Tuesday, November 10, 2015

I was a victim but now I am a SURVIVOR!




I have been victimized.  I was in a fight that was not a fair fight.  I lost.  There is no shame in losing such fights.  I have reached the stage of survivor and am no longer a slave of victim status.  I look back with sadness rather than hate.  I look forward with hope rather than despair.  I may never forget, but I need not constantly remember.  I was a victim.  I am a survivor. 
 
Survivor Psalm

Only my closest friends knew that I had been involved in a domestic violence relationship.   To the rest of the world I put on this façade that my relationship, marriage and life were PERFECT.  Deep down inside and behind closed doors my household was a big ole mess.   When I became embarrassed of his actions, I disappeared off all social media sites and distance myself from a lot of people.  Not that it was anyone else’s business but mines, I just did not want anyone to know that I was ashamed that I did not have that perfect marriage and that he also abused me.   

During the serial cheating, mental and physical abuse I only looked at it happening to me.  Why is he doing this to me?  What is it about me that he hates so much that he wants to continue to put his hands on me?  I never stopped to think that what happens to me affects the children as well.  I sat one night in the dark, wrote, cried, and prayed for strength.  I said repeatedly when enough was enough Tasha? I was wrong for allowing these innocent girls in this toxic relationship.  

He told me that his mother and grandmother said that I was selfish and I did not think about his career or the fact that he had sole custody of his daughter.  Also me opening my mouth could jeopardize his career and take money out of his pocket.  He was already struggling because he was paying a hefty sum of child support for the little girl he lied to me about and received absolutely nothing for the daughter that he does have.   I have gotten over what people with no intelligence have to say and I learned that my decision to end this madness was the best thing a person could ever do.  Not too many get the strength to leave.

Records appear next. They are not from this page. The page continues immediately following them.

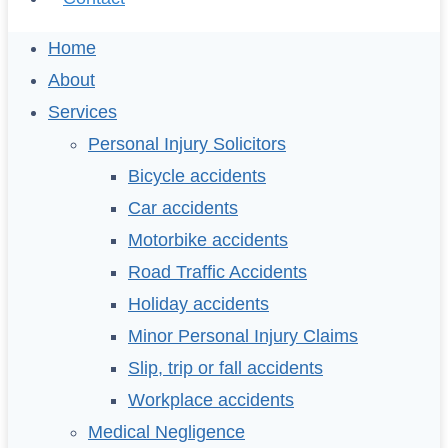
Home
About
Services
Personal Injury Solicitors
Bicycle accidents
Car accidents
Motorbike accidents
Road Traffic Accidents
Holiday accidents
Minor Personal Injury Claims
Slip, trip or fall accidents
Workplace accidents
Medical Negligence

How was his career possibly being in jeopardy my problem? 
Did he think about my life? 
Did he think about my career? 
Did he think about the fact that four lives could have been ruined, not just one? 
Did he think about the ever-lasting effect he left on those children? 
What about the girls not having a mother there to help raise them, see grow up, go to college, get married and have children?  

So if my decision was a selfish act, I will take sole responsibility for it.  After all of these years of taking care of and cleaning up the mess he created of his life I believe I had the right to finally be selfish. So thanks to his mom and nana for pointing that out. 

All in all, I am no longer ashamed that I have become a victim me and my girls are survivors.  If there's anyone who should feel shamed is he.